EXERCISE REQUIREMENTS -
In the material below, find every line containing the string "near" and return it.

_ _ _ _ _

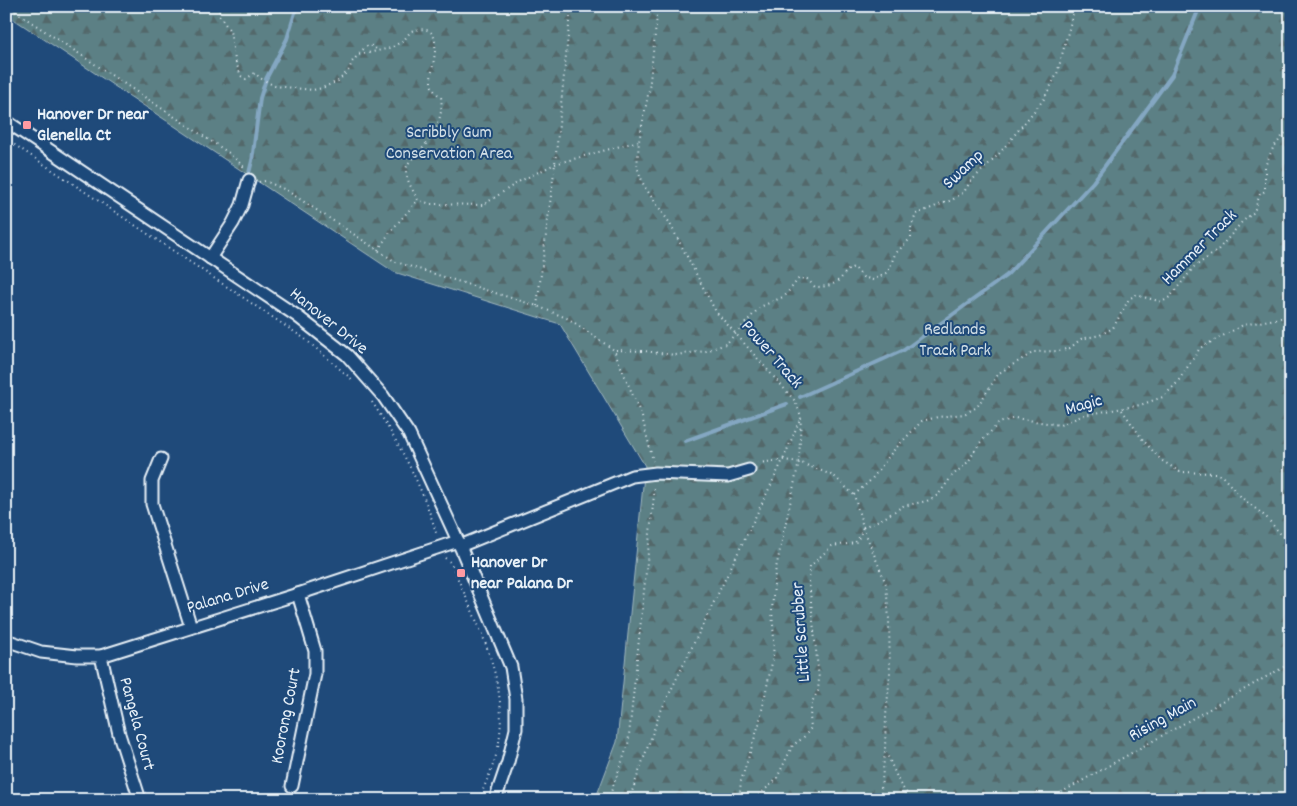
<svg xmlns="http://www.w3.org/2000/svg" width="1297" height="806" viewBox="0 0 1297 806" font-family="Dekko,sans-serif">
<style>
.forest{fill:url(#forest-firs);stroke:#a2b8be}
.lines{fill:none;stroke-linecap:round;stroke-linejoin:round}
.stream{stroke:#84a7c2;stroke-width:4}
.minor-casing{stroke:#e8f1f8;stroke-width:15}
.path{stroke:#e8f1f8;stroke-width:2;stroke-dasharray:1 4;stroke-linecap:butt}
.minor{stroke:#1f4a7a;stroke-width:11}
.poi-dot{fill:#ff9aa2;stroke:#1f4a7a;stroke-width:2}
.labels{text-anchor:middle;dominant-baseline:central;stroke-width:4;stroke-linejoin:round;paint-order:stroke}
.poi-label{font-size:18px;font-weight:bold;fill:#e8f1f8;stroke:#1f4a7a;text-anchor:start}
.park-label{font-size:18px;fill:#d3e0e7;stroke:#1f4a7a}
.street-label{font-size:18px;fill:#e8f1f8;stroke:#1f4a7a}
</style>
<defs>
<pattern id="forest-firs" width="22" height="20" patternUnits="userSpaceOnUse" patternTransform="scale(1.25)"><rect width="22" height="20" fill="#5b8085"/><path d="M5 1l3.5 6h-7zM16 11l3.5 6h-7z" fill="#52676a"/></pattern>
</defs>
<rect width="100%" height="100%" fill="#1f4a7a"/>
<filter id="ink" filterUnits="userSpaceOnUse"><feTurbulence type="fractalNoise" baseFrequency=".02" numOctaves="2"/><feDisplacementMap in="SourceGraphic" scale="10" xChannelSelector="R" yChannelSelector="G"/><feConvolveMatrix kernelMatrix="1 2 1 2 8 2 1 2 1" color-interpolation-filters="sRGB"/></filter>
<g filter="url(#ink)">
<polygon class="forest" points="6,6 1291,6 1291,800 595,800 617,742 645,466 560,324 394,272 6,14"/>
<g class="lines">
<g class="stream">
<polyline points="248,177 252,161 260,98 266,79 287,39 297,6"/>
<polyline points="800,397 904,350 1007,275 1093,182 1172,75 1200,6"/>
<polyline points="685,441 787,404"/>
</g>
<defs>
<g id="minor">
<polyline points="6,121 297,316 347,355 383,396 409,434 458,541 511,667 516,699 516,729 508,762 495,800"/>
<polyline points="210,258 233,223 242,205 249,180"/>
<polyline points="161,459 152,481 152,504 191,627"/>
<polyline points="460,546 632,476 656,473 728,476 749,470"/>
<polyline points="6,640 41,652 77,656 101,656 298,594 458,541"/>
<polyline points="101,656 119,734 140,800"/>
<polyline points="292,786 315,674 315,651 298,594"/>
</g>
</defs>
<use href="#minor" class="minor-casing"/>
<g class="path">
<polyline points="7,6 229,153 243,166 243,170"/>
<path d="M220,6L219,15L230,31L235,60L241,76L246,79L255,73L260,78L275,86L313,90L322,88L338,81L349,70L352,62L358,55L391,48L404,40L411,31C449,20 431,63 431,81C431,89 436,93 441,97C444,117 434,135 421,150C416,156 406,162 406,171C406,180 414,192 418,200L431,204L483,205L520,181L555,164L639,141"/>
<polyline points="658,6 649,90 639,141 637,167 644,186 669,222 716,312 736,334 795,401 801,416 799,462 775,573 772,610 774,639 773,658 759,724 741,781 739,800"/>
<polyline points="359,53 368,45 372,46 379,51"/>
<polyline points="6,139 305,339 354,381"/>
<polyline points="259,182 265,181 286,190 396,262 537,306 569,319 614,350 642,417 653,461"/>
<polyline points="378,250 390,232 418,200"/>
<polyline points="537,306 555,164 571,6"/>
<path d="M616,350L644,351L675,355L706,351L726,344L760,307L785,296L799,278L807,279L815,287C823,287 832,286 839,280C845,275 845,270 854,267L863,277L873,280L888,272L895,254L911,238V228L916,214L952,200L964,192L970,182L998,155L1044,99L1057,74L1075,6"/>
<path d="M372,402C399,443 424,489 437,536"/>
<polyline points="1122,410 1143,440 1161,460 1180,472 1216,473 1222,476 1242,498 1266,517 1291,546"/>
<polyline points="758,463 783,460 799,462 834,476 854,495 863,527 886,584 889,619 890,674 886,716 885,750 880,800"/>
<polyline points="854,495 871,480 893,451 922,421 938,417 964,414 977,407 999,373 1034,352 1058,351 1070,348 1081,339 1100,335 1113,328 1129,299 1136,295 1162,302 1170,297 1194,267 1217,251 1242,222 1254,212 1260,194 1265,191 1265,166 1273,148 1286,132 1291,133"/>
<polyline points="863,527 884,518 903,506 927,501 938,495 952,476 968,462 979,444 999,423 1015,418 1060,425 1084,415 1140,405 1163,397 1177,383 1200,348 1243,325 1291,316"/>
<path d="M445,558L451,563C475,620 509,678 499,742C496,762 486,781 479,800"/>
<polyline points="886,752 900,784 912,800"/>
<polyline points="608,800 628,745 655,485"/>
<polyline points="629,800 659,715 783,460 800,419"/>
<polyline points="750,800 760,794 776,780 793,745 803,738 811,728 810,716 812,702 818,691 819,679 809,582 810,566 832,546 855,543 860,536 863,527"/>
<polyline points="1048,800 1291,663"/>
</g>
<use href="#minor" class="minor"/>
</g>
</g>
<g class="poi-dot">
<rect x="22" y="120" width="10" height="10" rx="2.5"/>
<rect x="456" y="568" width="10" height="10" rx="2.5"/>
</g>
<g class="labels">
<g class="poi-label">
<text x="37" y="115">Hanover Dr near<tspan x="37" dy="21">Glenella Ct</tspan></text>
<text x="471" y="563">Hanover Dr<tspan x="471" dy="21">near Palana Dr</tspan></text>
</g>
<g class="park-label">
<text x="449" y="133">Scribbly Gum<tspan x="449" dy="21">Conservation Area</tspan></text>
<text x="955" y="330">Redlands<tspan x="955" dy="21">Track Park</tspan></text>
</g>
<g class="street-label">
<text transform="translate(964 170) rotate(-43)">Swamp</text>
<text transform="translate(1200 248) rotate(-45)">Hammer Track</text>
<text transform="translate(328 322) rotate(39)">Hanover Drive</text>
<text transform="translate(771 355) rotate(49)">Power Track</text>
<text transform="translate(1084 406) rotate(-16)">Magic</text>
<text transform="translate(228 597) rotate(-17)">Palana Drive</text>
<text transform="translate(802 632) rotate(-94)">Little Scrubber</text>
<text transform="translate(287 716) rotate(-79)">Koorong Court</text>
<text transform="translate(1163 720) rotate(-29)">Rising Main</text>
<text transform="translate(136 724) rotate(75)">Pangela Court</text>
</g>
</g>
<rect width="1297" height="806" fill="none" stroke="#1f4a7a" stroke-width="25"/>
<rect x="12" y="12" width="1272" height="781" fill="none" stroke="#e8f1f8" stroke-width="2" filter="url(#ink)"/>
</svg>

_ _ _ _ _

COMPLETED TASK -
<text x="37" y="115">Hanover Dr near<tspan x="37" dy="21">Glenella Ct</tspan></text>
<text x="471" y="563">Hanover Dr<tspan x="471" dy="21">near Palana Dr</tspan></text>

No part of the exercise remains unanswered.